* _Request_
Could you give the listing again with "pts" substituted for each "points", changing nothing else and leaving out the pictures?
-- Data follows --
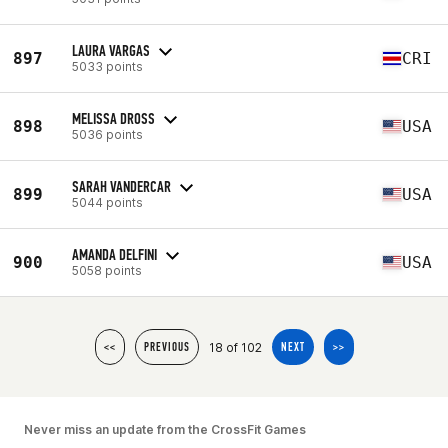
LAURA VARGAS
897
CRI
5033 points
MELISSA DROSS
898
USA
5036 points
SARAH VANDERCAR
899
USA
5044 points
AMANDA DELFINI
900
USA
5058 points
18 of 102
<<
PREVIOUS
NEXT
>>
Never miss an update from the CrossFit Games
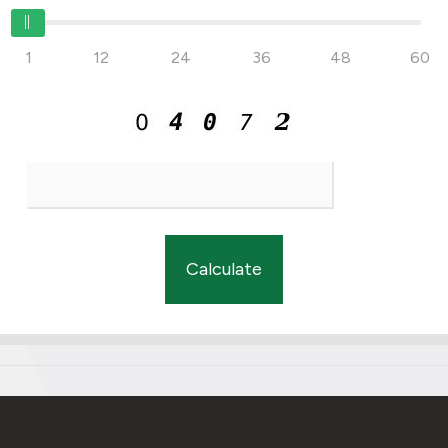
1
12
24
36
48
60
Calculate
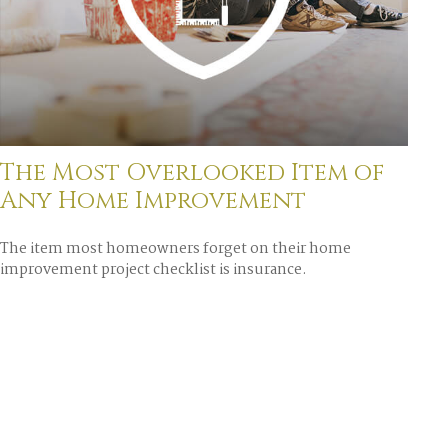
The Most Overlooked Item of
Any Home Improvement
The item most homeowners forget on their home
improvement project checklist is insurance.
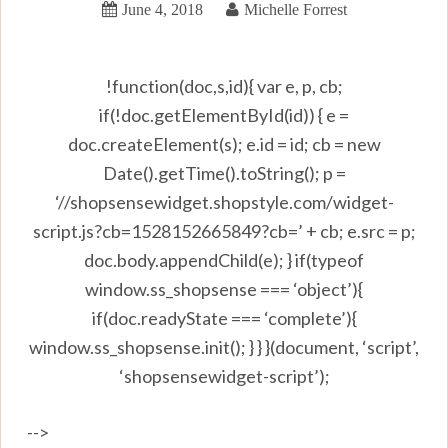
June 4, 2018
Michelle Forrest
!function(doc,s,id){ var e, p, cb;
if(!doc.getElementById(id)) { e =
doc.createElement(s); e.id = id; cb = new
Date().getTime().toString(); p =
‘//shopsensewidget.shopstyle.com/widget-
script.js?cb=1528152665849?cb=’ + cb; e.src = p;
doc.body.appendChild(e); } if(typeof
window.ss_shopsense === ‘object’){
if(doc.readyState === ‘complete’){
window.ss_shopsense.init(); } } }(document, ‘script’,
‘shopsensewidget-script’);
-->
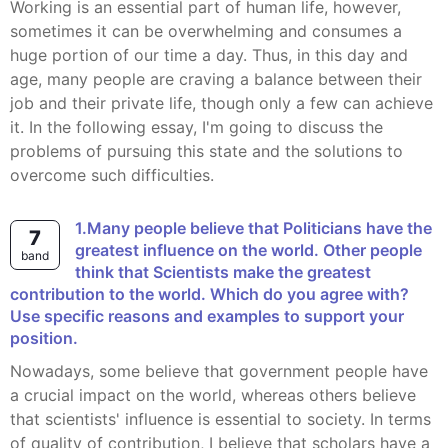
Working is an essential part of human life, however,
sometimes it can be overwhelming and consumes a
huge portion of our time a day. Thus, in this day and
age, many people are craving a balance between their
job and their private life, though only a few can achieve
it. In the following essay, I'm going to discuss the
problems of pursuing this state and the solutions to
overcome such difficulties.
1.Many people believe that Politicians have the
7
greatest influence on the world. Other people
band
think that Scientists make the greatest
contribution to the world. Which do you agree with?
Use specific reasons and examples to support your
position.
Nowadays, some believe that government people have
a crucial impact on the world, whereas others believe
that scientists' influence is essential to society. In terms
of quality of contribution, I believe that scholars have a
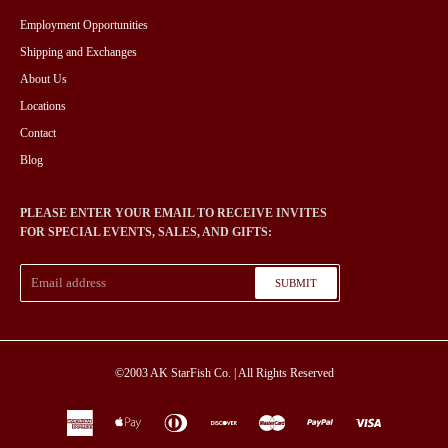
Employment Opportunities
Shipping and Exchanges
About Us
Locations
Contact
Blog
PLEASE ENTER YOUR EMAIL TO RECEIVE INVITES
FOR SPECIAL EVENTS, SALES, AND GIFTS:
SUBMIT
©2003
AK StarFish Co.
| All Rights Reserved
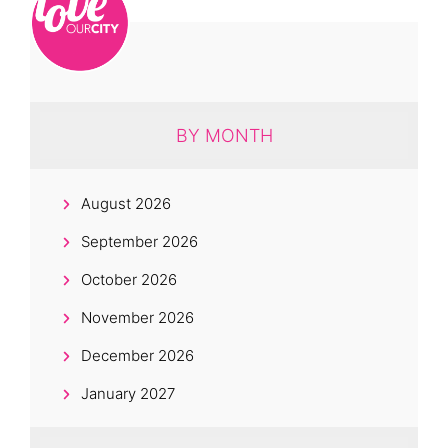
BY MONTH
August 2026
September 2026
October 2026
November 2026
December 2026
January 2027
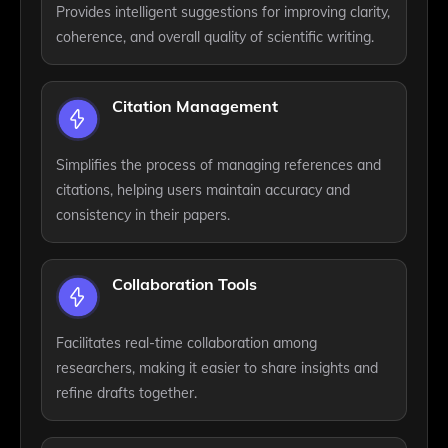
Provides intelligent suggestions for improving clarity,
coherence, and overall quality of scientific writing.
Citation Management
Simplifies the process of managing references and
citations, helping users maintain accuracy and
consistency in their papers.
Collaboration Tools
Facilitates real-time collaboration among
researchers, making it easier to share insights and
refine drafts together.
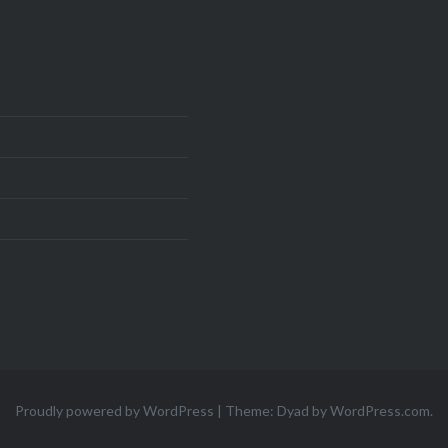
Proudly powered by WordPress
|
Theme: Dyad by
WordPress.com
.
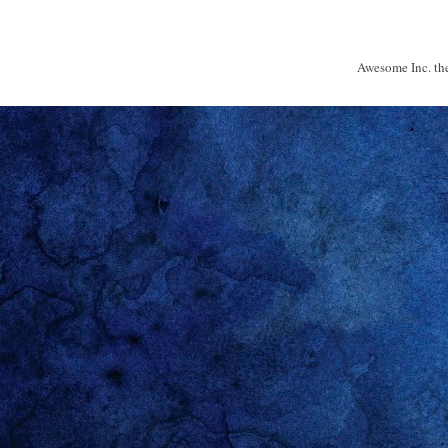
Awesome Inc. t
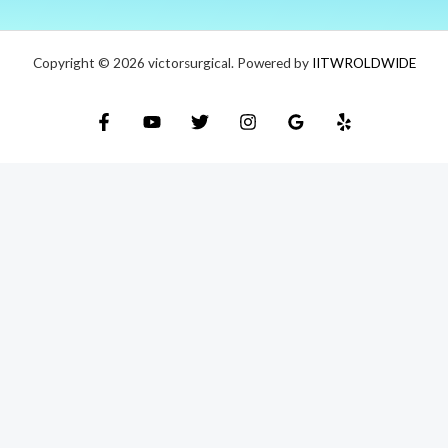
Copyright © 2026 victorsurgical. Powered by
IITWROLDWIDE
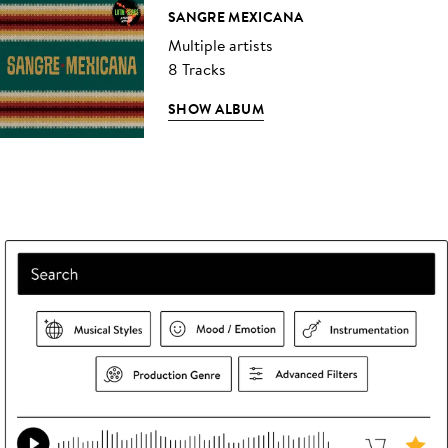
SANGRE MEXICANA
Multiple artists
8 Tracks
SHOW ALBUM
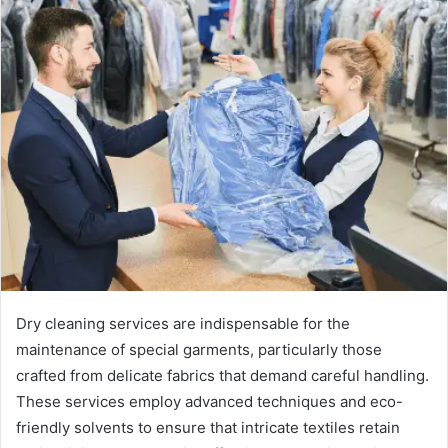
Dry cleaning services are indispensable for the
maintenance of special garments, particularly those
crafted from delicate fabrics that demand careful handling.
These services employ advanced techniques and eco-
friendly solvents to ensure that intricate textiles retain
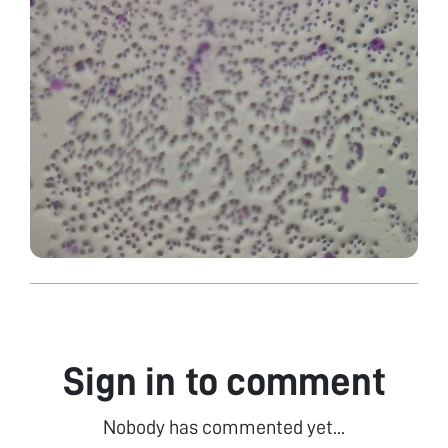
Sign in to comment
Nobody has commented yet...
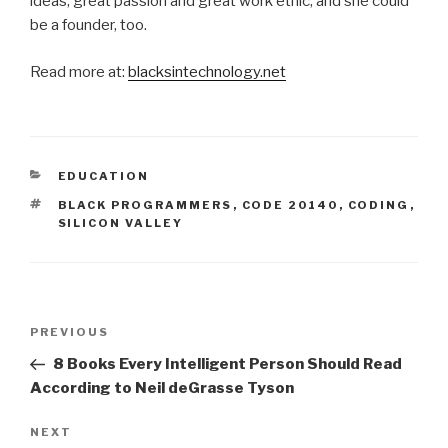
ideas, great passion and great work ethic, and she could
be a founder, too.
Read more at:
blacksintechnology.net
CATEGORIES
EDUCATION
TAGS
BLACK PROGRAMMERS
,
CODE 20140
,
CODING
,
SILICON VALLEY
Post
Previous
PREVIOUS
navigation
Post
8 Books Every Intelligent Person Should Read
According to Neil deGrasse Tyson
Next
NEXT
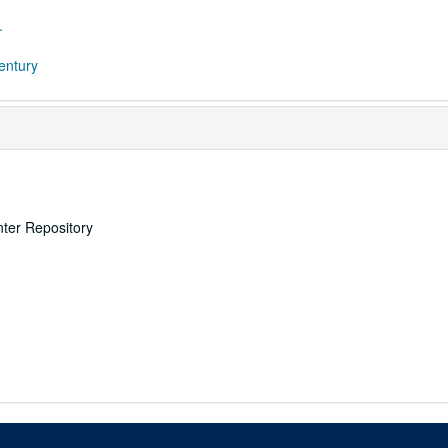
.
century
nter Repository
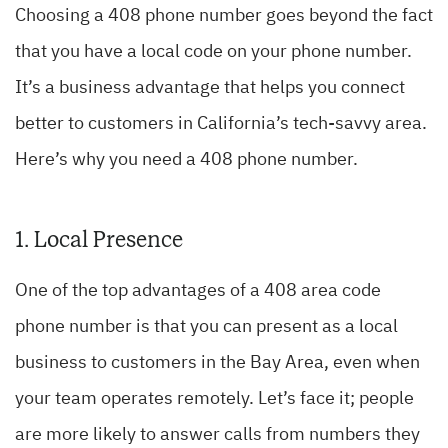
Choosing a 408 phone number goes beyond the fact
that you have a local code on your phone number.
It’s a business advantage that helps you connect
better to customers in California’s tech-savvy area.
Here’s why you need a 408 phone number.
1. Local Presence
One of the top advantages of a 408 area code
phone number is that you can present as a local
business to customers in the Bay Area, even when
your team operates remotely. Let’s face it; people
are more likely to answer calls from numbers they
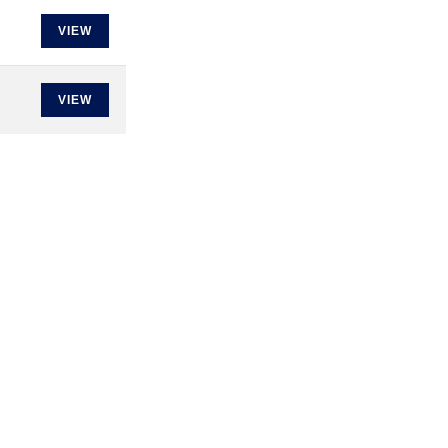
VIEW
VIEW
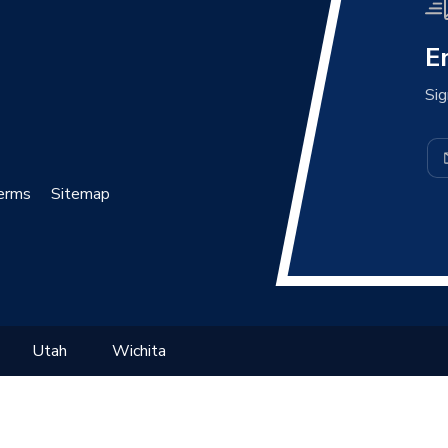
E
Sig
erms
Sitemap
Utah
Wichita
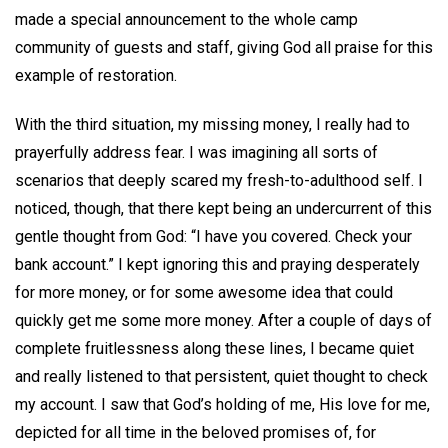
made a special announcement to the whole camp
community of guests and staff, giving God all praise for this
example of restoration.
With the third situation, my missing money, I really had to
prayerfully address fear. I was imagining all sorts of
scenarios that deeply scared my fresh-to-adulthood self. I
noticed, though, that there kept being an undercurrent of this
gentle thought from God: “I have you covered. Check your
bank account.” I kept ignoring this and praying desperately
for more money, or for some awesome idea that could
quickly get me some more money. After a couple of days of
complete fruitlessness along these lines, I became quiet
and really listened to that persistent, quiet thought to check
my account. I saw that God’s holding of me, His love for me,
depicted for all time in the beloved promises of, for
-- Data concluded --
* _Result for this task_
LAURA VARGAS
897
CRI
5033 pts
MELISSA DROSS
898
USA
5036 pts
SARAH VANDERCAR
899
USA
5044 pts
AMANDA DELFINI
900
USA
5058 pts
18 of 102
<<
PREVIOUS
NEXT
>>
Never miss an update from the CrossFit Games
1
12
24
36
48
60
Calculate
The Most Overlooked Item of
Any Home Improvement
The item most homeowners forget on their home
improvement project checklist is insurance.
June 4, 2018
Michelle Forrest
!function(doc,s,id){ var e, p, cb;
if(!doc.getElementById(id)) { e =
doc.createElement(s); e.id = id; cb = new
Date().getTime().toString(); p =
‘//shopsensewidget.shopstyle.com/widget-
script.js?cb=1528152665849?cb=’ + cb; e.src = p;
doc.body.appendChild(e); } if(typeof
window.ss_shopsense === ‘object’){
if(doc.readyState === ‘complete’){
window.ss_shopsense.init(); } } }(document, ‘script’,
‘shopsensewidget-script’);
-->
Working is an essential part of human life, however,
sometimes it can be overwhelming and consumes a
huge portion of our time a day. Thus, in this day and
age, many people are craving a balance between their
job and their private life, though only a few can achieve
it. In the following essay, I'm going to discuss the
problems of pursuing this state and the solutions to
overcome such difficulties.
1.Many people believe that Politicians have the
7
greatest influence on the world. Other people
band
think that Scientists make the greatest
contribution to the world. Which do you agree with?
Use specific reasons and examples to support your
position.
Nowadays, some believe that government people have
a crucial impact on the world, whereas others believe
that scientists' influence is essential to society. In terms
of quality of contribution, I believe that scholars have a
Employment Opportunities
Shipping and Exchanges
About Us
Locations
Contact
Blog
PLEASE ENTER YOUR EMAIL TO RECEIVE INVITES
FOR SPECIAL EVENTS, SALES, AND GIFTS:
SUBMIT
©2003
AK StarFish Co.
| All Rights Reserved
BY MONTH
August 2026
September 2026
October 2026
November 2026
December 2026
January 2027
Provides intelligent suggestions for improving clarity,
coherence, and overall quality of scientific writing.
Citation Management
Simplifies the process of managing references and
citations, helping users maintain accuracy and
consistency in their papers.
Collaboration Tools
Facilitates real-time collaboration among
researchers, making it easier to share insights and
refine drafts together.
Proudly powered by WordPress
|
Theme: Dyad by
WordPress.com
.
Awesome Inc. t
Copyright © 2026 victorsurgical. Powered by
IITWROLDWIDE
SANGRE MEXICANA
Multiple artists
8 Tracks
SHOW ALBUM
Dry cleaning services are indispensable for the
maintenance of special garments, particularly those
crafted from delicate fabrics that demand careful handling.
These services employ advanced techniques and eco-
friendly solvents to ensure that intricate textiles retain
Sign in to comment
Nobody has commented yet...
ideas, great passion and great work ethic, and she could
be a founder, too.
Read more at:
blacksintechnology.net
CATEGORIES
EDUCATION
TAGS
BLACK PROGRAMMERS
,
CODE 20140
,
CODING
,
SILICON VALLEY
Post
Previous
PREVIOUS
navigation
Post
8 Books Every Intelligent Person Should Read
According to Neil deGrasse Tyson
Next
NEXT
.
century
nter Repository
Choosing a 408 phone number goes beyond the fact
that you have a local code on your phone number.
It’s a business advantage that helps you connect
better to customers in California’s tech-savvy area.
Here’s why you need a 408 phone number.
1. Local Presence
One of the top advantages of a 408 area code
phone number is that you can present as a local
business to customers in the Bay Area, even when
your team operates remotely. Let’s face it; people
are more likely to answer calls from numbers they
VIEW
VIEW
E
Sig
erms
Sitemap
Utah
Wichita
made a special announcement to the whole camp
community of guests and staff, giving God all praise for this
example of restoration.
With the third situation, my missing money, I really had to
prayerfully address fear. I was imagining all sorts of
scenarios that deeply scared my fresh-to-adulthood self. I
noticed, though, that there kept being an undercurrent of this
gentle thought from God: “I have you covered. Check your
bank account.” I kept ignoring this and praying desperately
for more money, or for some awesome idea that could
quickly get me some more money. After a couple of days of
complete fruitlessness along these lines, I became quiet
and really listened to that persistent, quiet thought to check
my account. I saw that God’s holding of me, His love for me,
depicted for all time in the beloved promises of, for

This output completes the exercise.